As a part of this trend we’re seeing more multi-functional products like ‘super serums’ that help us streamline our routines. They feature multiple active ingredients (e.g., retinol, glycolic acid, vitamin C) and target different skin concerns in one single step. While it sounds glamorous and almost too good to be true, you can’t help but wonder how these powerful ingredients coexist in the same bottle. Are they worth the investment – or just marketing hype? Read on for the complete low down.
It Starts with a Brief
In the world of beauty marketing, the product development process usually starts with a wish list of what a product’s performance should be like. These attributes are highlighted in a product brief, along with characteristics such as texture and fragrance, as well as target formula and packaging costs. Whether we’re talking about a solution that will help serve those with hyperpigmentation, acne, fine lines or address all of those concerns in one formula (e.g. super serums), the brief is the roadmap for formulation. Briefs for super serums typically feature a long wishlist and it’s up to the R&D team/chemist to figure out how to put the different active ingredients/functionalities together in a way that will work in synergy and remain stable. More on this below.

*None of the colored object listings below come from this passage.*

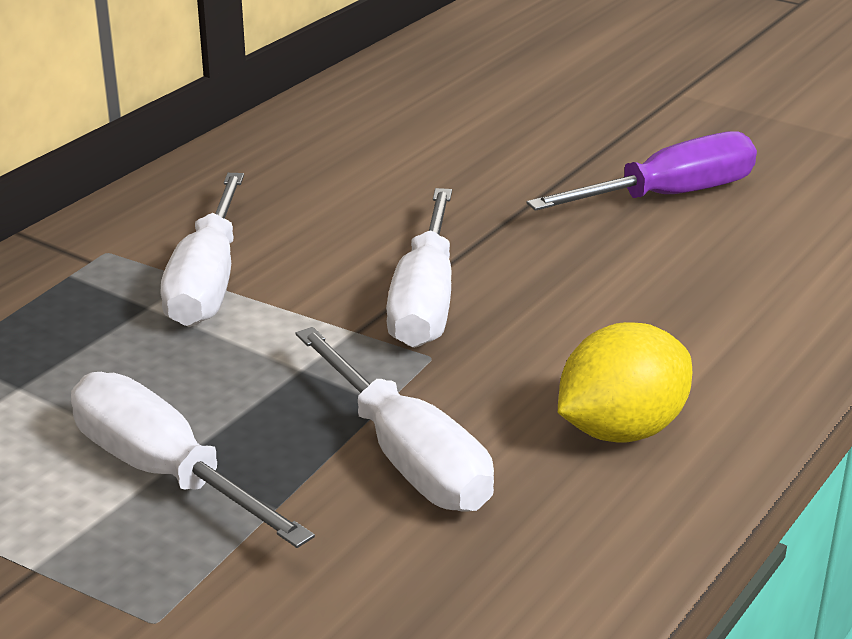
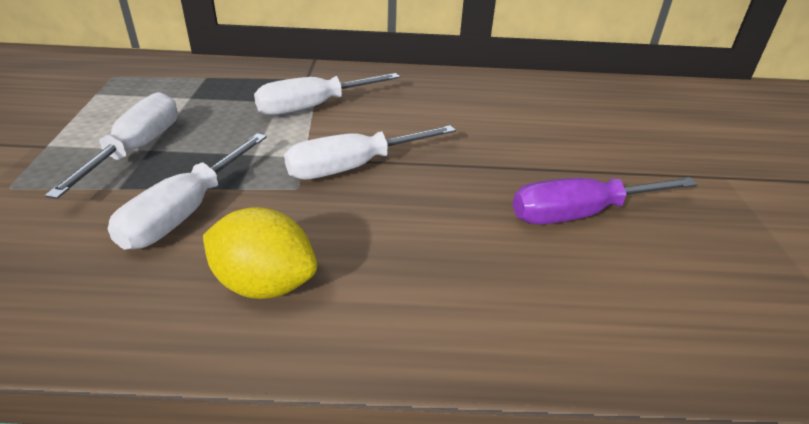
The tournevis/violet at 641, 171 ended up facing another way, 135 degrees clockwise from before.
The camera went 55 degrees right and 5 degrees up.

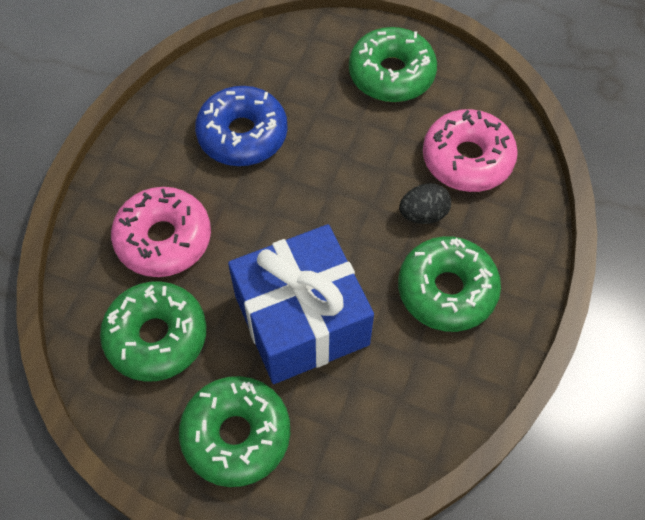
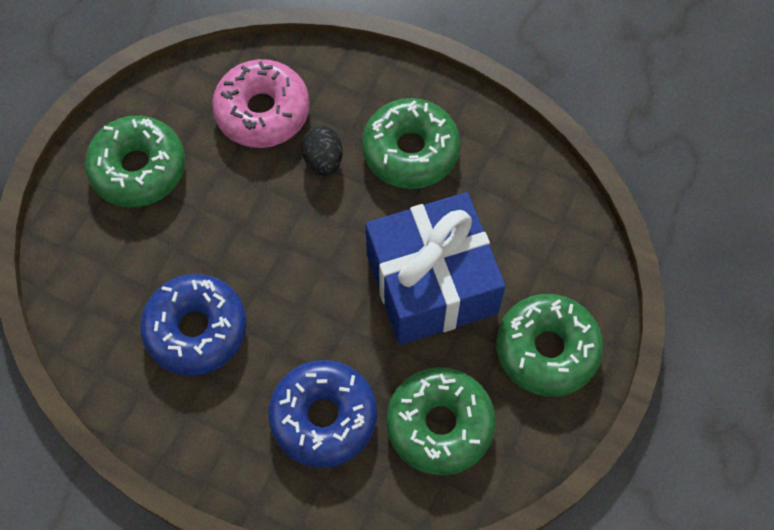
What was the beignet/rose at 161, 232 turned into the beignet/bleu at 322, 414.
The camera went 85 degrees left and 5 degrees up.

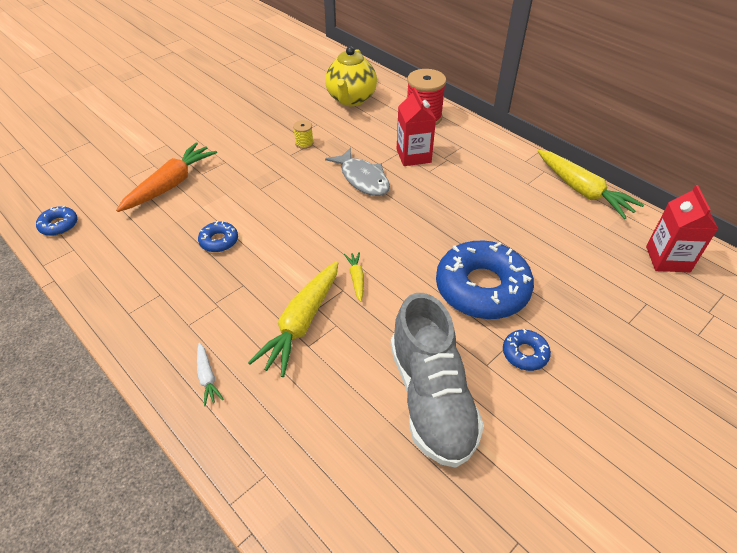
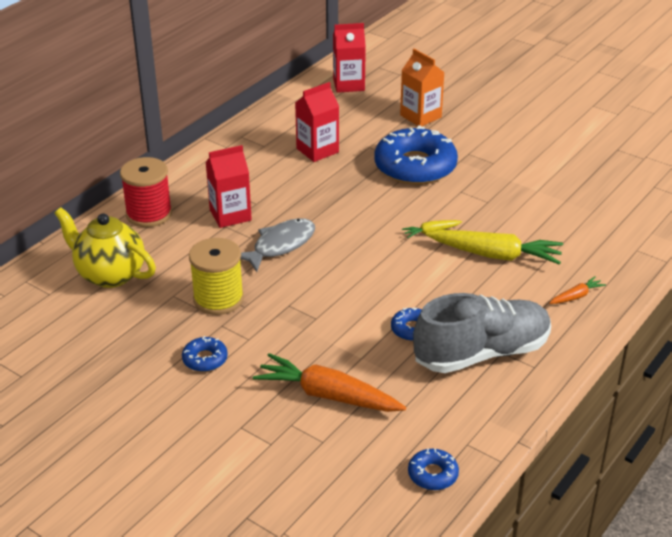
What was the carotte/blanc at 210, 374 turned into the carotte/orange at 577, 290.
The size of the bobine/jaune at 303, 134 changed by a factor of 2.12.
The théière/jaune at 351, 76 ended up facing another way, 150 degrees counterclockwise from before.
The chaussure/gris ended up elsewhere, having gone from 437, 380 to 482, 333.
The beignet/bleu ended up elsewhere, having gone from 527, 350 to 205, 354.
The second view lost the carotte/jaune at 591, 184.
The second view gained the brique de lait/rouge at 317, 122.
The second view gained the brique de lait/orange at 422, 87.
The camera went 100 degrees left and 10 degrees down.

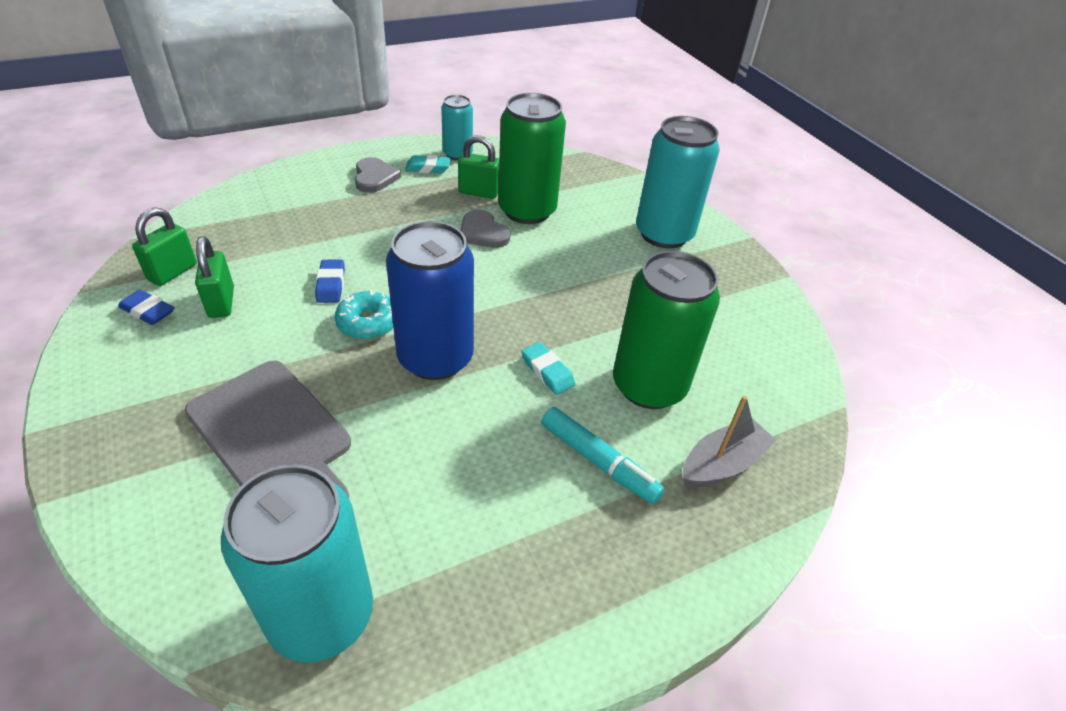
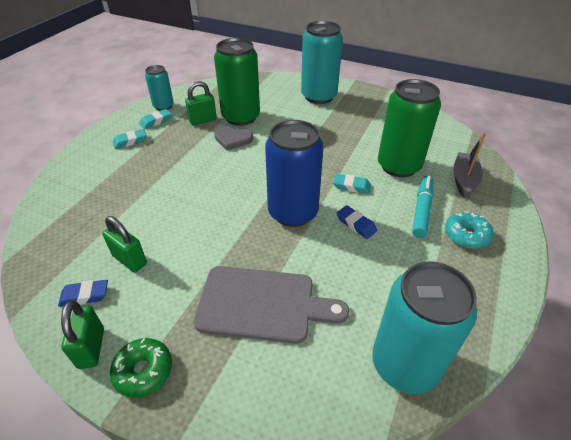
The cadenas/vert ended up elsewhere, having gone from 164, 246 to 82, 335.
The gomme/bleu ended up elsewhere, having gone from 330, 281 to 357, 222.
The beignet/turquoise ended up elsewhere, having gone from 364, 315 to 469, 230.
Where the cœur/gris stood at 378, 175, the gomme/turquoise came to stand at 129, 139.
The feutre/turquoise at 603, 455 ended up facing another way, 75 degrees counterclockwise from before.
The second view gained the beignet/vert at 141, 368.
The camera went 35 degrees left and 0 degrees up.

The Kitchen Sink Approach to Formulation
Super serums are largely based on the “kitchen sink” approach to formulation, where the idea is to combine multiple active ingredients in a single formula and target multiple pathways in the skin hoping that the end product will work. You could say that these products have “everything but the kitchen sink,” with some formulas featuring a wide spectrum of ingredients from hyaluronic acid to niacinamide, peptides, retinol, vitamin c and more. Kitchen sink formulas are not new by the way – chemists have been taking this approach for decades.
Many active ingredients require varying pH levels to maintain optimal efficacy, so the challenge a chemist faces involves bringing them together to maintain a good balance and a stable formula. This may involve including some ingredients at efficacious levels and then a few sprinkled in for “the story” or at lower percentages to help maintain stability. Theoretically speaking, some active ingredients could cancel out each other in some instances. The interesting thing is that we don’t really know the exact mechanism of action – how these products are absorbed and then used by the skin.
The design of super serums is largely based on theoretical data (e.g. published literature) and then in some cases clinical studies. Large companies (think, P&G) may conduct in vitro ingredient combination studies (not at a clinical level), but you can’t compare it to the robust safety/efficacy studies of the pharma industry. In these studies, ingredient combinations are tested on thousands of people and then an optimal dosage is determined. For example, there is no evidence to support that if you combine several humectants (e.g. Hyaluronic acid, glycerin, and sodium PCA) with similar effects in one formula – it becomes a super hydrator.
So, if you have a penchant for using many actives in your skincare regimen and are looking to streamline your routine, consider super serums. From a convenience point of view, eliminating 3-4 products definitely has its perks. Just know that super serums may or may not be more effective than other single-ingredient serums. And the potential downside is that too many strong ingredients at the top of the ingredient list increases the likelihood of irritation. Just remember to start slow and give your skin time to adjust. At the end of the day, it's all about what works best for you and your skin.